Binary Code 1 (bw)Michael’s post below had an intriguing overlap with the tail end of my post from yesterday: to what extent does randomness undermine meaning? Michael was writing about a provocative proposal by Bernard Harcourt in a discussion he contributed to; Harcourt proposes making more aspects of criminal procedure explicitly random. Harcourt’s basic idea seems to be that the goal of completely rational punishment is a lost cause, and that therefore the criminal justice system should openly embrace randomness. As several of the commenters on Harcourt’s proposal suggest, however, even the attempt to justify punishment may serve some goals. Or as Michael himself puts it: “Randomization . . . would radically undermine the social meaningfulness of the sentencing process.” A random sentence is a sentence without meaning.

This seemed very similar to an issue in copyright law that I touched on at the end of my very long post yesterday. One of the troubling aspects of many photograph copyright cases is the amount of randomness that often enters into photographs and videos. Copyright protects the expression of ideas. To qualify as expression, the material has to convey some idea or purpose to its audience; it has to mean. Randomness, however, seems to undermine meaning. Mannie Garcia unintentionally expressed the tension nicely when he described how he captured his now-famous photograph of Obama: “And then it happened: Boom, I was there, I was ready.” To the extent the “boom” outweighs the “I was ready,” it also seems to outweigh meaning. Abraham Zapruder did not intend to convey any message at all about the Kennedy assassination; he was simply there recording when it happened.

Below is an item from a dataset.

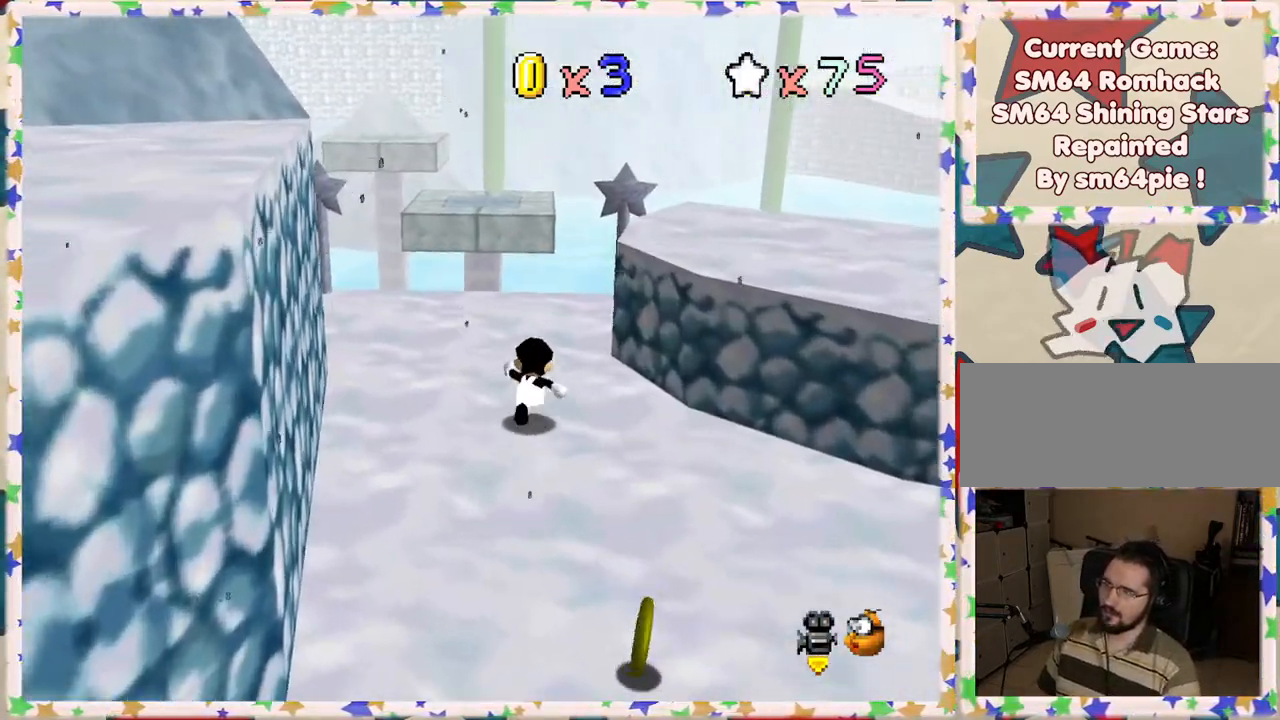
{"buttons": ["A"], "left_stick": "down-right", "events": [[100, "left_stick", "up-right"], [200, "left_stick", "right"], [300, "A", "down"], [467, "left_stick", "down-right"]]}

There may be another parallel between copyright and sentencing. There are recent copyright decisions expressing the view that an author can go too far in the other direction. To the extent that a set of data is rigidly determined, not by randomness, but by a set of rules or external constraints, courts have held that such data fails to “mean” as well, and again is not copyrightable. This would appear to mirror the recent turn in the constitutionality of sentencing. Random sentences are bad; but so are sentences in which all discretion is removed from the sentencing judge. The Supreme Court has never put it this way, to my limited knowledge, but the intuition might be that such sentences also fail to mean anything; they are not expressions of society’s determination of the seriousness of that particular offense. Meaning, like perhaps all of life, appears to lie in the border between order and chaos.